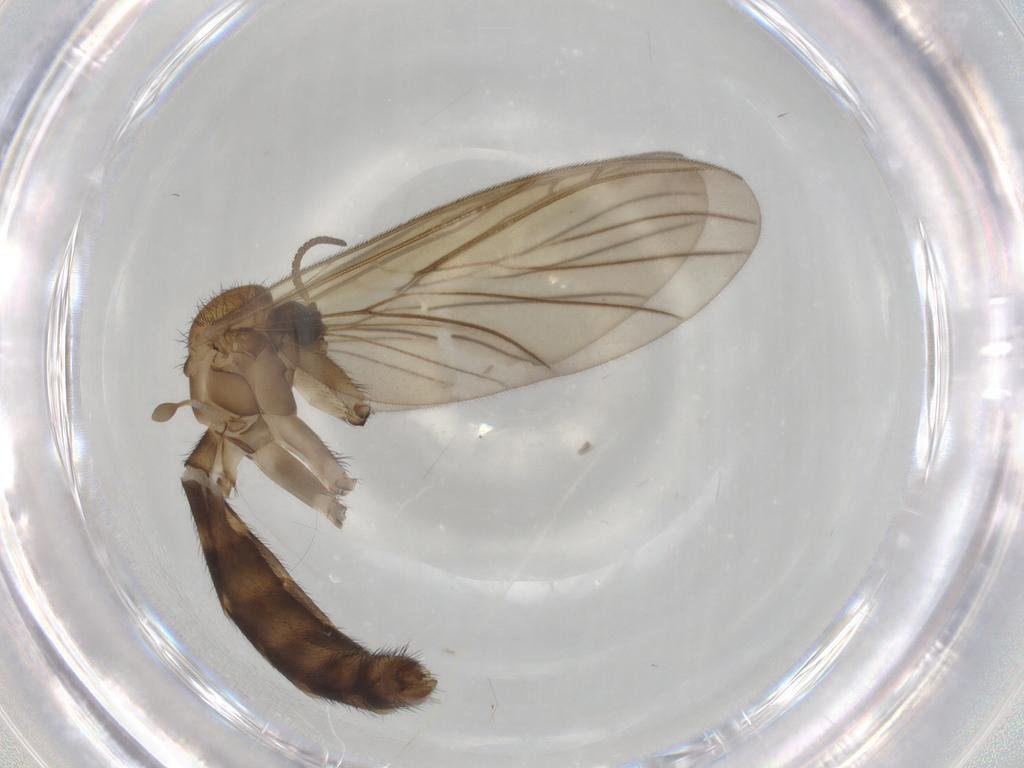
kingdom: Animalia
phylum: Arthropoda
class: Insecta
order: Diptera
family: Keroplatidae
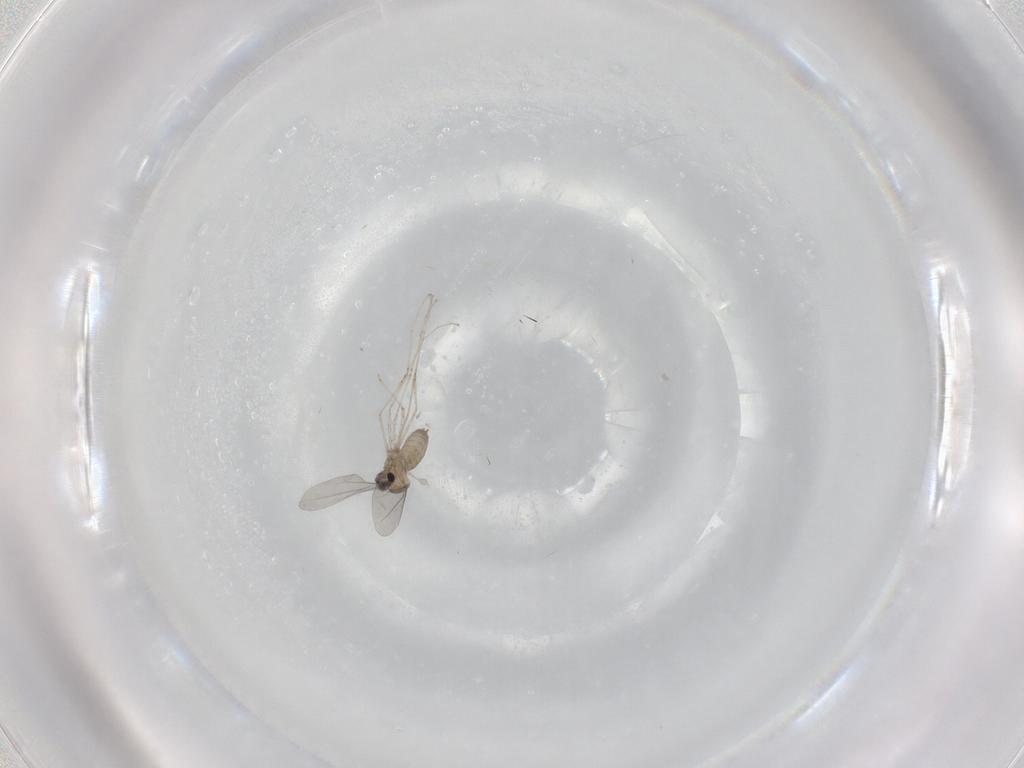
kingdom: Animalia
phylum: Arthropoda
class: Insecta
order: Diptera
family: Cecidomyiidae
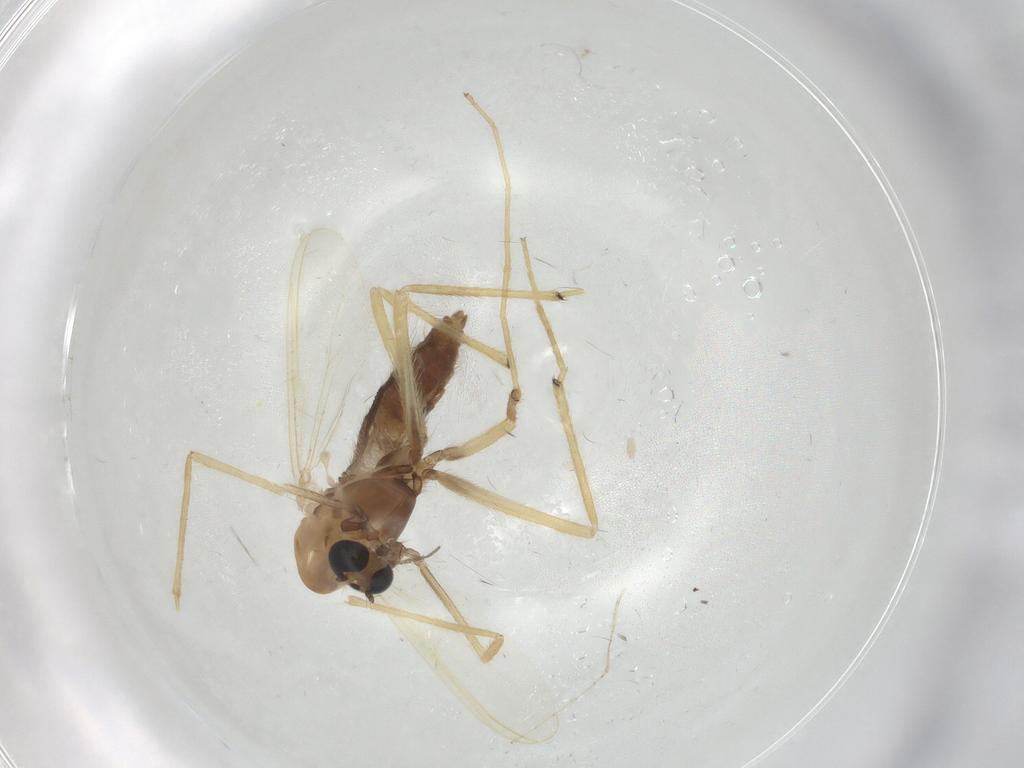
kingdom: Animalia
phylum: Arthropoda
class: Insecta
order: Diptera
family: Chironomidae
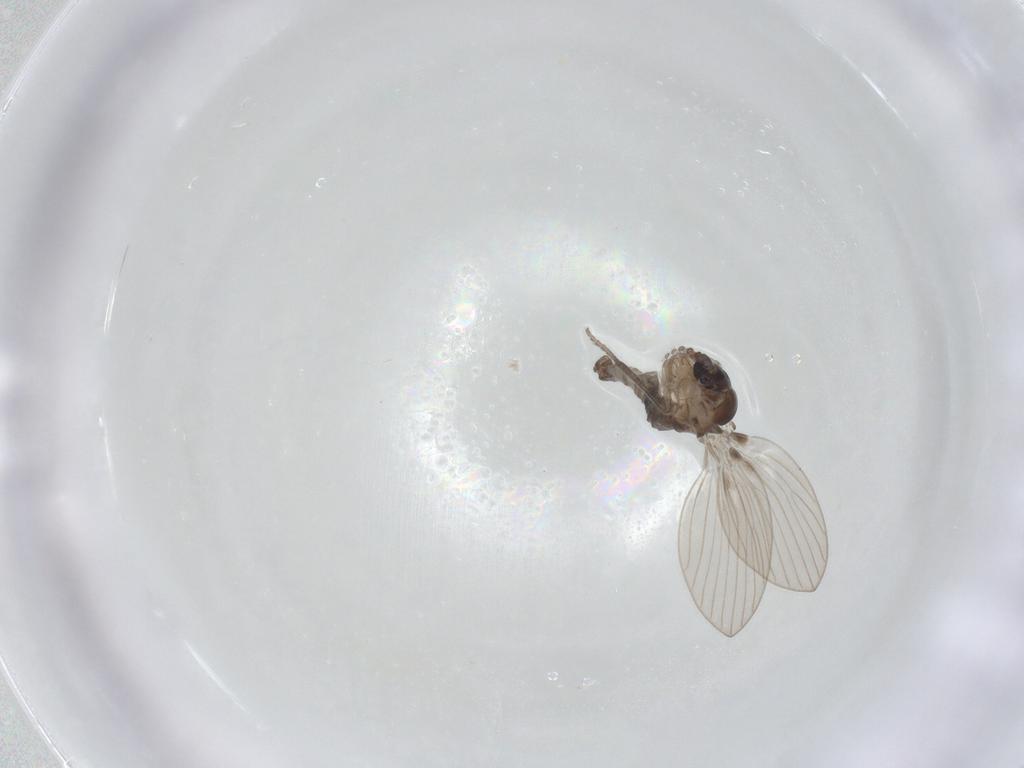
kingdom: Animalia
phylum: Arthropoda
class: Insecta
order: Diptera
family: Psychodidae
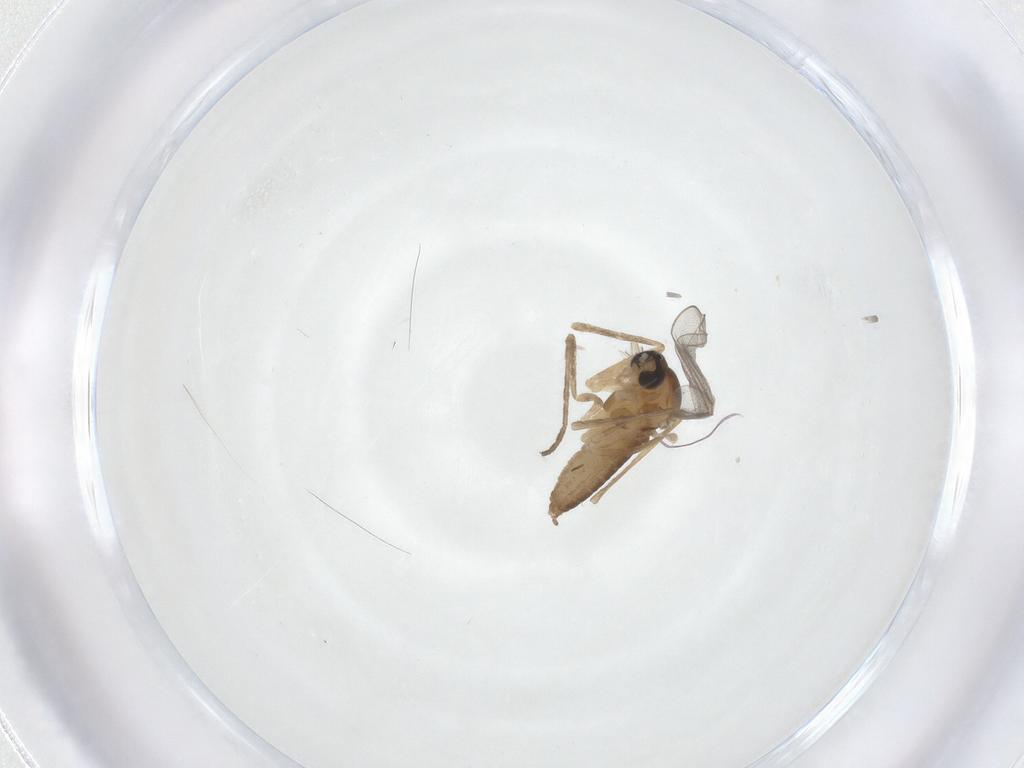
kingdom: Animalia
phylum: Arthropoda
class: Insecta
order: Diptera
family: Cecidomyiidae
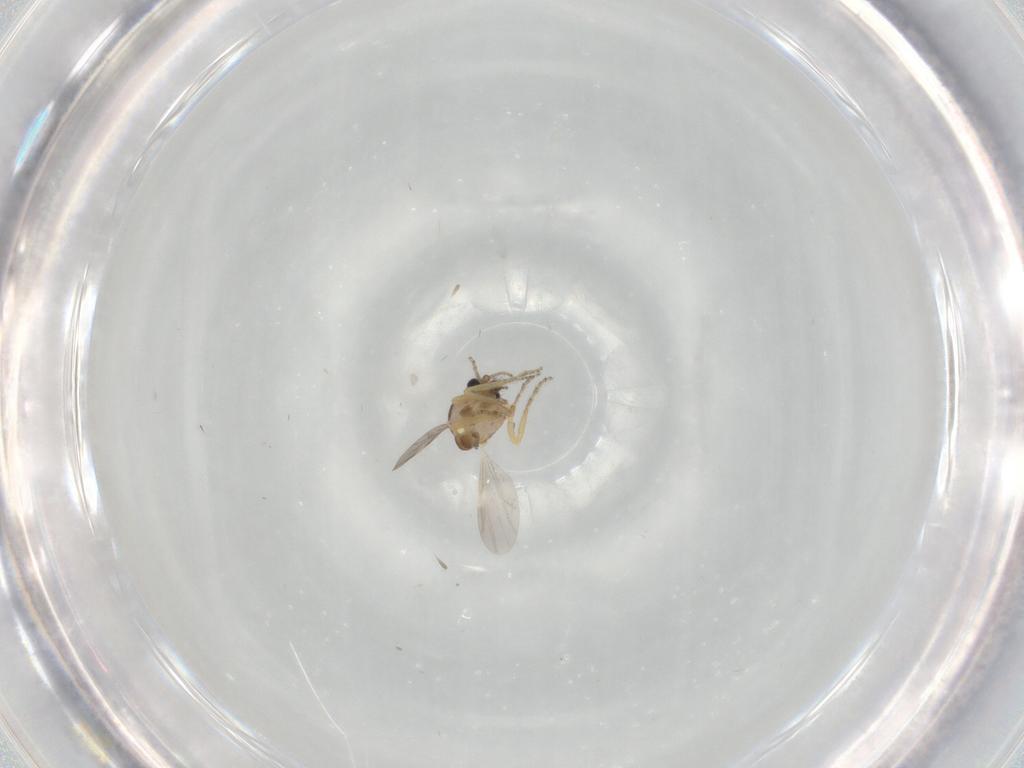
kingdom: Animalia
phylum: Arthropoda
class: Insecta
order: Diptera
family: Ceratopogonidae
==================================================
DIRECTIONS FOR THIS TASK:
Copy out every line of the rows above word for word, omitting the pictures.

SOLUTION TO THIS TASK:
kingdom: Animalia
phylum: Arthropoda
class: Insecta
order: Diptera
family: Keroplatidae
kingdom: Animalia
phylum: Arthropoda
class: Insecta
order: Diptera
family: Cecidomyiidae
kingdom: Animalia
phylum: Arthropoda
class: Insecta
order: Diptera
family: Chironomidae
kingdom: Animalia
phylum: Arthropoda
class: Insecta
order: Diptera
family: Psychodidae
kingdom: Animalia
phylum: Arthropoda
class: Insecta
order: Diptera
family: Cecidomyiidae
kingdom: Animalia
phylum: Arthropoda
class: Insecta
order: Diptera
family: Ceratopogonidae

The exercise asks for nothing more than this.